Friday, January 16, 2009

Obama echoes Bush on Social Security Reform

The Washington Post
reports that in a meeting with Post editors and reporters, President-elect Obama again pledged to take on the challenges of Social Security and Medicare.

President-elect Barack Obama pledged yesterday to shape a new Social Security and Medicare "bargain" with the American people, saying that the nation's long-term economic recovery cannot be attained unless the government finally gets control over its most costly entitlement programs.

That discussion will begin next month, Obama said, when he convenes a "fiscal responsibility summit" before delivering his first budget to Congress. He said his administration will begin confronting the issues of entitlement reform and long-term budget deficits soon after it jump-starts job growth and the stock market.

"What we have done is kicked this can down the road. We are now at the end of the road and are not in a position to kick it any further," he said. "We have to signal seriousness in this by making sure some of the hard decisions are made under my watch, not someone else's."

"…This, by the way, is where there are going to be very difficult choices and issues of sacrifice and responsibility and duty," he said. "You have to have a president who is willing to spend some political capital on this. And I intend to spend some."

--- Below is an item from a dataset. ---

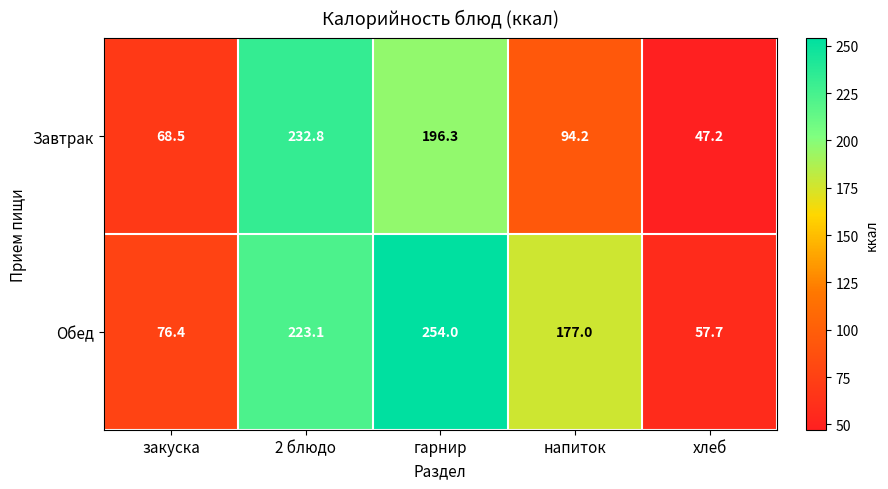

What is the difference between the Завтрак values at напиток and хлеб?

47.0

What strikes me is how much Obama's language on Social Security reform echoes that of President Bush, who also spoke of not kicking the can down the road, of spending political capital, and so on. To his credit, President Bush spent political capital on Social Security reform, but for a variety of reasons he didn't get very much in return – from the manner in which the Bush administration engage both Republicans and Democrats in Congress, to a desire on the part of Democrats to win a victory on an issue important to their governing vision, to an atmosphere of distrust built around the war, and to the general difficulty of ever reforming a large entitlement program. It's to be hoped that Obama and his economic advisors – some of whom were leading opponents of Bush's reform efforts – have taken away some lessons from the failed 2005 reform effort so the next round might be more successful.

3 comments:

Bruce Webb said...

Well one lesson they seem to have learned is to not incorporate a 'privatization' component. Which I suspect will exclude any type of PRA proposal. And at least at the Obama 2008 website they came out strongly against increases in retirement age.

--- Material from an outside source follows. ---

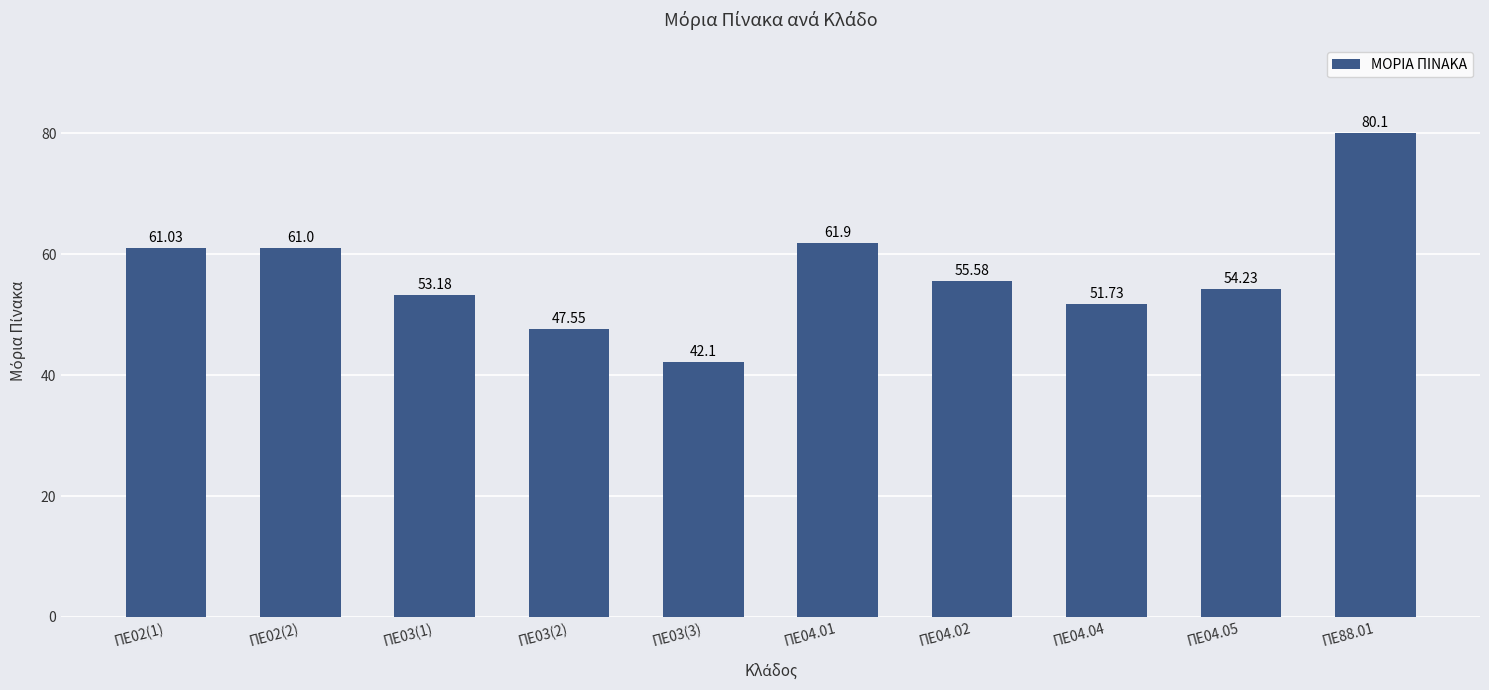

At which label is the value closest to 61?

ΠΕ02(2)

A cap increase is already on the table though pushed back to 2019, and I suspect there will be some talk of moving to price indexation from wage indexing. But my overall feeling is that Social Security as currently configured is generally safe here, the thirty plus year set of plans (Ferrara, LMS etc) to transition it to a 401k style plan not likely to be an option. Which I strongly suspect will come as a severe disappointment to some.

Barkley Rosser is nervous about any tinkering with the system (Econospeak) Obama Drinks Social Security Kool-Aid but I don't think supporters of traditional Social Security have anything to fear from a numeric based discussion that does not start from a set of pre-conceived policy positions. I am planning an AB post putting this in the context of the 2001 Commission (probably up later this morning). Because a rhetorical echo doesn't necessarily translate into a mirrored policy.

Bruce Webb said...

http://angrybear.blogspot.com/2009/01/is-obama-echoing-bush-on-social.html

Andrew G. Biggs said...

What will be interesting is the degree to which they attempt/succeed at filling the financing gap through taxes. Obama's 2-4% tax above $250k fixes at more 15% of the problem, meaning more taxes would be needed. But if so, I think you'd see many people (including some Dems) expressing a preference for add-on accounts rather than tax increases.

What's interesting is how things change at the margin. It seemed from 2005 that people didn't want to substitute accounts for existing benefits; however, my guess that they'd prefer to use add-on accounts rather than tax increases to boost payable benefits closer to scheduled levels. It's not incoherent, but it is interesting.